Ils arrivèrent à un accord sur les trois dispositions suivantes du traité :
1. Soumission des Arabes à la France ;
2. Liberté du commerce pleine et entière ;
3. Remise immédiate des prisonniers.
Lorsque les envoyés d'Abd-el-Kader s'occupèrent de la rédaction de cet acte important, conjointement avec les
principaux chefs civils et militaires de la province, on y fit régner une telle obscurité, on négligea des points d'une
si haute importance, tels, entre autres, que la délimitation du sol administré par Abd-el-Kader, enfin les envoyés
de l'émir déployèrent tant de ruse et d'habileté, que les conditions principales posées par les français étaient
comme annulées, et que ce traité, que les français imposaient, semblait être plus favorable aux Arabes.
Traité avec les français
Ce traité fut signé le 24 février 1834. Abd-el-Kader, satisfait, croyait son repos assuré, lorsque de nouveaux
ennemis vinrent l'attaquer dans sa retraite.
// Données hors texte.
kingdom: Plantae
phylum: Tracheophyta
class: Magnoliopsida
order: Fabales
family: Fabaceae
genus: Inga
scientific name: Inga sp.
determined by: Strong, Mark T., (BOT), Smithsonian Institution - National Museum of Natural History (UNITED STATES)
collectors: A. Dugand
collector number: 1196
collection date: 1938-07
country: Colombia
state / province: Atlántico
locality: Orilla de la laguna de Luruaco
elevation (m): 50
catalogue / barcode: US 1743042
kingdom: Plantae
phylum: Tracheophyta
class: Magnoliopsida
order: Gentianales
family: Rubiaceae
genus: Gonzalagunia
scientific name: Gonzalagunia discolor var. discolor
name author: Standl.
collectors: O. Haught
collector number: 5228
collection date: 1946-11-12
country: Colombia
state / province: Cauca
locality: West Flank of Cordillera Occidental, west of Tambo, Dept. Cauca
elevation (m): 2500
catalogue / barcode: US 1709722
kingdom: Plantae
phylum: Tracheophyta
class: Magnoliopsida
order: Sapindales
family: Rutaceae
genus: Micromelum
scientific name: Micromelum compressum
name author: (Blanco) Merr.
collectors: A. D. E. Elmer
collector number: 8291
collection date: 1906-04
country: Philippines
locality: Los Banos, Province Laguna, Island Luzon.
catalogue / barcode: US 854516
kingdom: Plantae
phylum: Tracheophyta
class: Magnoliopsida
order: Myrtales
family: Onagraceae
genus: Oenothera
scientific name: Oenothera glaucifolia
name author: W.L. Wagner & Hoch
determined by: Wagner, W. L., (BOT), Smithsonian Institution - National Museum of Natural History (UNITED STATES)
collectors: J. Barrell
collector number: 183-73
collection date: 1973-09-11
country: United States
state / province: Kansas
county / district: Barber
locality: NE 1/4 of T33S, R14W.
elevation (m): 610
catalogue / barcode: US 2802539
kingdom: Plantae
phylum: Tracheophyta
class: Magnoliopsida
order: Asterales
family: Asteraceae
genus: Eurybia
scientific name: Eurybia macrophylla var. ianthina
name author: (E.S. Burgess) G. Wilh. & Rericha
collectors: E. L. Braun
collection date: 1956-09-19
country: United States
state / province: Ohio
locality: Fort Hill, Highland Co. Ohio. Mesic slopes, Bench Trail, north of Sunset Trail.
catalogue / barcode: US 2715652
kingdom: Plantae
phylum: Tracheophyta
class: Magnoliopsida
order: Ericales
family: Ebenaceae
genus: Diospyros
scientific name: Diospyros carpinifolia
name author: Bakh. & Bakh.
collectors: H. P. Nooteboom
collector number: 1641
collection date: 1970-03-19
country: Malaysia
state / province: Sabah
Mustapha-ben-Ismael, chef des douars, et qui avait été Aga avant la
conquête, ne pouvait se résoudre à se soumettre à un usurpateur, ou, comme il disait, à un pâtre, fils de pâtre. Un
autre chef, qui menait depuis longtemps une vie de brigandage, Kadour-ben-el-Morfy, placé à la tête des Bordja,
ne pouvant s'accoutumer à la paix qui allait régner dans le pays, se réunit à Mustapha pour soulever les BeniAmer, une des plus populeuses tribus de la province. Les Arabes de cette tribu se refusèrent à payer l'achour,
alléguant que la cessation de la guerre rendait cet impôt inutile, et qu'ils ne reconnaissaient pas pour leurs maîtres
les infidèles et leurs alliés. Les Douayers et les Zmelas, tribus accoutumées à vivre au XIXe siècle de pillage, se
joignirent aux Beni-Amer et commencèrent les hostilités.
Abd-el-Kader rassemble au plus vite ses cavaliers dans les environs de Mascara, marche contre l'ennemi et
surprend plusieurs villes laissées sans défense. Mais il eut l'imprudence d'établir son camp sur la lisière de la forêt
de Zétoul, dans le pays des rebelles. Au milieu de la nuit, les Douayers mirent en fuite une partie de ses troupes,
enlevèrent son camp au galop, et le forcèrent à rentrer presque seul à Mascara.
A cette nouvelle, Sidi-el-Arubi leva l'étendard de la révolte, les autres chefs des mécontents imitèrent son
exemple, et Abd-el-Kader se vit entouré d'ennemis.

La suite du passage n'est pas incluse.